豆知識 不確定性原理
「エネルギーの量って、ブロックになってんじゃね?」ってのが、量子って考え方のはじまり。
水をコップに汲むとき、水はなめらかなひとつながりに見えるよね。
だけど顕微鏡レベルで観察すると、実は水分子という微細なブロックに分かれてて、つまりバラバラで不連続だ。
だったら、熱とか光なんかにも最小単位があって、小さなブロック(量・・・つまり量子)に分かれてるのでは?ってこと。
熱って、分子の震えのことだよね。
観察すると、この震え方にもユニットがあって、1震え、2震え、3震え・・・と熱さのレベルが上がるにしたがって、震えの振れ幅が「最小単位の整数倍」で大きくなっていくんだ。
だとしたら、1震えと2震えの中間では、分子はどんな震え方になるわけ?
なんとなんと、1と2の中間には1コンマ5なんて震え方はなく、不連続に1の震え方から2の震え方にいきなりジャンプする。
秒針が淀みなく進むアナログ時計みたいじゃなく、「1」からぴょんと「2」に飛ぶデジタル時計式に、次の瞬間にはまったく別レベルの「震え量」になるんだ。
熱の上昇とは、この震え量のわんこそば的積み重ねなんであって、一杯目のそばと二杯目のそばとの間になめらかなつながりはない。
「波って、粒みたいな振る舞いをするんだね!」ってことだ。
すると、「だったら粒だって波みたいな振る舞いをするんじゃね?」なんて言うやつが出てきて、量子力学がはじまった。
震えというのは、要するに「分子」が波打ってる、ってことだ。
その肝心の「分子」「素粒子」なる物質までが波・・・すなわち、震えそのものだとしたら・・・?

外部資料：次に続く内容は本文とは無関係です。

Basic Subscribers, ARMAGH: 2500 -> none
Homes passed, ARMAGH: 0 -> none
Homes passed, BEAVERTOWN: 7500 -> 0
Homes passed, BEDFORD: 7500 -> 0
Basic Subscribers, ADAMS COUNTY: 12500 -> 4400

世界が「波みたいな粒」にして「粒みたいな波」って事実に集約できちゃうよね。
例えば、電子という物質がある。
電子は原子(物質)を構成するパーツで、れっきとした形ある粒だけど、ひとまずこれを「波」としようじゃないの。
波ってのは、要するに「〜〜〜」こんなやつだよ、ビヨンビヨンと山谷の高低差があるライン、ね。
これを電子とする。
原子核※1を回る電子は、おなじみの原子モデルでは、土星の輪のようにまん丸の軌道を取る。

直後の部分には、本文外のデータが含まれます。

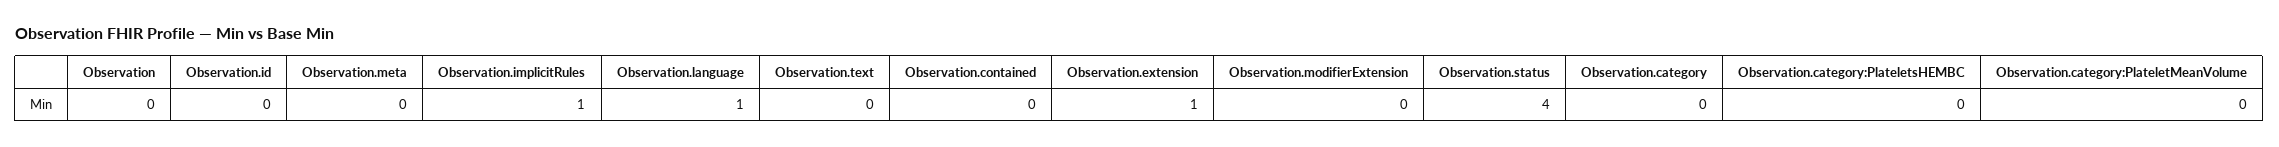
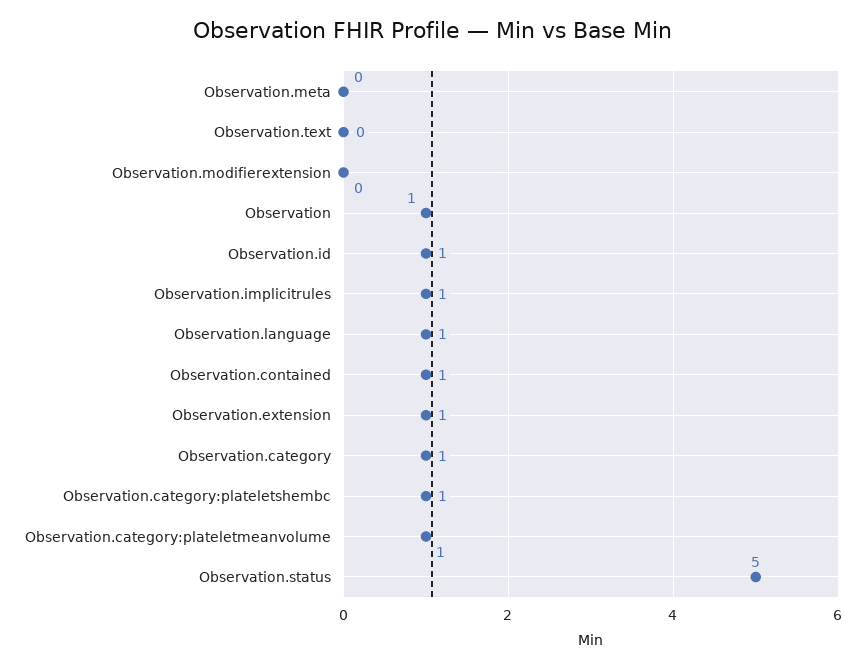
Observation: 0 -> 1
Observation.id: 0 -> 1
Observation.contained: 0 -> 1
Observation.status: 4 -> 5
Observation.category: 0 -> 1
Observation.category:PlateletsHEMBC: 0 -> 1
Observation.category:PlateletMeanVolume: 0 -> 1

光速近くですっ飛ぶ電子(−電荷)が、どっしりと構える原子核(+電荷)の引力圏に捕らえられて、周回を開始するわけだ。
だけど電子が「〜〜〜」←これだとしたら?
電子が原子核の周囲を回ると、軌道に山谷のあるコンペイトウみたいな形になる。
問題(そして面白いの)はここからだ。
波の山谷は、複数の波が重なると干渉を起こす。
つまり山と山(谷と谷)が重なると、振れ幅は山谷の振れ幅を足した「へへへ」に増幅されるんだ。

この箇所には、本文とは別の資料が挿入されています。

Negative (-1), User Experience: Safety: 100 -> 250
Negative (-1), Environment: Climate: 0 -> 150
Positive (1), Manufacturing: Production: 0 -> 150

一方で、山と谷が重なると、波同士は打ち消し合って振れ幅が小さく(山が低く)なり、なんならフラット「ーーー」になってしまう。
原子核をめぐる電子は、同じ軌道を果てしなく周回するので、自身の波が何度も重なり合う。
この際に、でたらめに回ると波が打ち消されてしまうけど、なんと電子は安定を求めて、きちんと波長の整数倍・・・つまり、一周ごとに山のピークとピークとをぴたり合わせて周回するんだ。
すると、波の山は果てしなく増幅される。
周回する電子の波の振れ幅が、どんどんと高まっていくんだ。
コンペイトウの凸凹の突端が、まるでウニのように高く鋭く尖っていくイメージかな?
この運動量の一点集中は、時空間上の電荷と重力の関係まで絡んで、われわれ人類には「質量」として感知される(E=mc2)。
波(〜〜〜)を一箇所に固めて、強めて、粒(*)のいっちょう上がりだ。
この波と粒との相補性を「不確定性原理」と言い、波高の高さに示される存在確率を「波動関数」と言うんだよ。
※1 原子核が波でできてることは、以前に説明した。よって、原子のパーツすべてが波でできてるという仮説が成り立ちそうだ。